No details on Turkey-US cooperation on Manbij: Ministry

No details on Turkey-US cooperation on Manbij: Ministry

Emine Kart - ANKARA
No details on Turkey-US cooperation on Manbij: Ministry While once more acknowledging the presence of an ongoing bilateral military cooperation with the United States concerning the operation on Manbij, the stronghold of the Islamic State of Iraq and the Levant (ISIL) in Syria, the Turkish Foreign Ministry has declined to provide details about this cooperation.

In a written statement released on July 6, Foreign Ministry Spokesperson Tanju Bilgiç recalled Turkish media reports in print and visual media which were shared on July 6 and referred to Foreign Minister Mevlüt Çavuşoğlu’s interview with French daily Le Monde on July 4.

“On [the] Manbij issue, Turkey has struck a secret military agreement with the U.S.,” Çavuşoğlu was quoted as telling Le Monde in the interview, Bilgiç said.

Çavuşoğlu had actually responded by saying “the issue was a cooperation issue between the military ranks of the two countries” and he “could not give information on details of the military cooperation,” when asked about “the shape of the agreement which Turkey had struck with the U.S. on the issue of Manbij,” said Bilgiç.
“In his interview, Mr. Minister [Çavuşoğlu] did not use an expression in a way [which indicated] that a secret military agreement with the U.S. on the issue of Manbij had been struck,” Bilgiç concluded.

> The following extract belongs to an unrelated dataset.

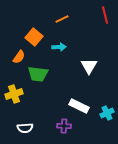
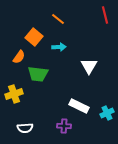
orange line: moved 4 px left; rotated 64 degrees clockwise
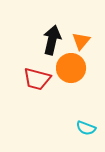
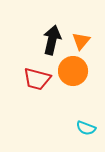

The Turkish Foreign Ministry’s “correction of the misquotation” of Çavuşoğlu came in the form of an official answer by the spokesperson to a journalist’s question.

A U.S.-backed alliance of Kurds and Arabs has been locked in battle in the neighboring province of Aleppo for control of Manbij for more than one month.

The Syrian Democratic Forces (SDF) alliance launched the offensive in late May, encircled the town and entered its southwestern districts on June 23.

Ballout report in As-Safir

In the second half of June, Mohammad Ballout, writing in Lebanese daily As-Safir, reported that American and Turkish officials and leaders from the SDF had come together at Incirlik Air Base in Turkey before the initiation of the Manbij operation.

During the meeting, the list of units which would participate in the Manbij operation had been discussed and the United States had taken a step on the ongoing conflict between Turkish security forces and militants of the outlawed Kurdistan Workers’ Party (PKK), which were reignited in July 2015, Ballout said. The U.S. persuaded Turkey to put jailed PKK leader Abdullah Öcalan under house arrest and resume talks with Öcalan on the Kurdish issue, it also said.

No info from Operation Inherent Resolve

Turkish Foreign Ministry officials has not yet provided a response since being approached by Hürriyet Daily News on June 22 in order to have a confirmation or denial on the accuracy of the report confirmed.

When asked “whether they could confirm the accuracy of the As-Safir report and, if they could, whether they might like to comment on this aspect of the Manbij operation,” the Public Affairs Department of the Combined Joint Task Force – Operation INHERENT RESOLVE (CJTF-OIR) briefly responded on June 24, saying, “We do not have any information to provide on this topic at this time.”

Operation Inherent Resolve is the U.S.-led operation to eliminate ISIL and the threat they pose to Iraq, Syria and the wider international community.
 
Turkey is among the coalition nations, along with the United States, Australia, Bahrain, Canada, France, Jordan, the Netherlands, Saudi Arabia, the United Arab Emirates and the United Kingdom, which have conducted strikes in Syria.

Serving a life sentence at İmralı Island Prison in the Marmara Sea after he was captured by Turkish security forces in Kenya in 1999, Öcalan played a central role in a peace process between Turkey’s security forces and the PKK which crumbled in July 2015 and led to fresh clashes in a number of different towns and cities in the country’s predominantly Kurdish-populated southeastern provinces, with Turkish security forces imposing controversial curfews on a number of predominantly Kurdish cities, contributing to a spike in tensions.

As part of the initiative aimed at ending the three-decade long conflict, Öcalan had been in dialogue with state officials, the Kurdish-problem focused Peoples’ Democratic Party (HDP) and its predecessor, the Peace and Democracy Party (BDP).